Only one scene uses a mechanical lion. All the other shots used five adult live male African lions: Bongo and Caesar of Ontario, Canada's Bowmanville Zoo, Woltan and Roman of France and Sudan from Animal Actors of Hollywood in Thousand Oaks, California. Bongo also appeared in George of the Jungle (1997). Sudan appeared in Turner Network Television's Biblical miniseries Samson and Delilah (1996) where his trainer Hubert Wells served as Eric Thal's stunt double for its attack sequence.
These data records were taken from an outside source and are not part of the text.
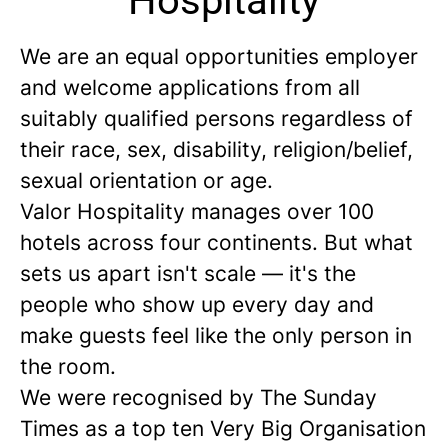
Hospitality
We are an equal opportunities employer
and welcome applications from all
suitably qualified persons regardless of
their race, sex, disability, religion/belief,
sexual orientation or age.
Valor Hospitality manages over 100
hotels across four continents. But what
sets us apart isn't scale — it's the
people who show up every day and
make guests feel like the only person in
the room.
We were recognised by The Sunday
Times as a
top ten
Very Big Organisation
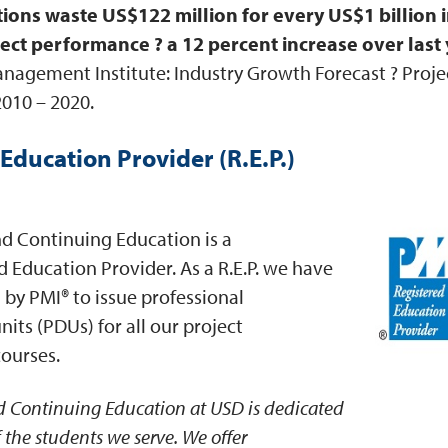
ions waste US$122 million for every US$1 billion 
ect performance ? a 12 percent increase over last 
anagement Institute: Industry Growth Forecast ? Pro
010 – 2020.
Education Provider (R.E.P.)
nd Continuing Education is a
 Education Provider. As a R.E.P. we have
by PMI® to issue professional
ts (PDUs) for all our project
ourses.
d Continuing Education at USD is dedicated
f the students we serve. We offer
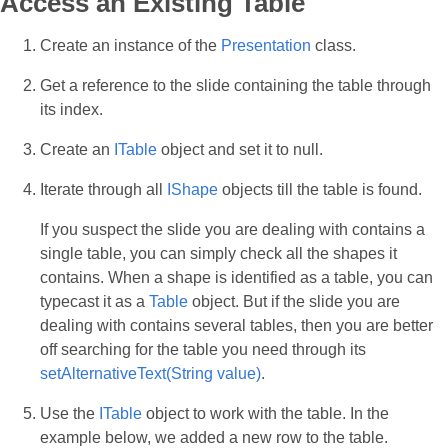
Access an Existing Table
Create an instance of the
Presentation
class.
Get a reference to the slide containing the table through
its index.
Create an
ITable
object and set it to null.
Iterate through all
IShape
objects till the table is found.
If you suspect the slide you are dealing with contains a
single table, you can simply check all the shapes it
contains. When a shape is identified as a table, you can
typecast it as a
Table
object. But if the slide you are
dealing with contains several tables, then you are better
off searching for the table you need through its
setAlternativeText(String value)
.
Use the
ITable
object to work with the table. In the
example below, we added a new row to the table.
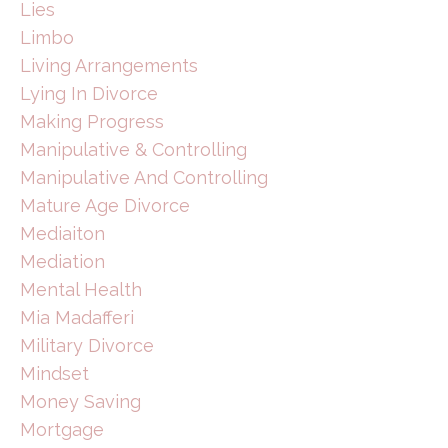
Lies
Limbo
Living Arrangements
Lying In Divorce
Making Progress
Manipulative & Controlling
Manipulative And Controlling
Mature Age Divorce
Mediaiton
Mediation
Mental Health
Mia Madafferi
Military Divorce
Mindset
Money Saving
Mortgage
Paul Reynolds also trained Sudan for that production.
Director Stephen Hopkins said about filming: "We had snake bites, scorpion bites, tick bite fever, people getting hit by lightning, floods, torrential rains and lightning storms, hippos chasing people through the water, cars getting swept into the water, and several deaths of crew members including two drownings... Val came to the set under the worst conditions imaginable. He was completely exhausted from doing "The Island of Dr. Moreau (1996)"; he was dealing with the unfavorable publicity from that set; he was going through a divorce; he barely had time to get his teeth into this role before we started filming, and he is in nearly every scene in this movie. But I worked him 6 or 7 days a week for 4 months under really adverse conditions, and he really came through. He had a passion for this film."
In a 1999 interview with SFX magazine, director Stephen Hopkins described his experience making this movie as "a true nightmare". Michael Douglas, who was producing the film, decided at last minute to play Remington. But the working relationship between Douglas and Hopkins was very tense even before filming. Douglas had the movie completely re-cut in post production, removing 45 minutes to give him more screen time. It explains the plot holes and story lines that go nowhere. Hopkins was not happy with the final cut of the film.
William Goldman first heard about the story when travelling in Africa in 1984, and thought it would make a good script. In 1989 he pitched the story to Paramount as a cross between Lawrence of Arabia (1962) and Jaws (1975). They commissioned him to write a screenplay, which he delivered in 1990.
"Tsavo" is the Akamba word for "slaughter." The region has been called "a place of slaughter" due to a history of warfare between the Maasai and the Akamba.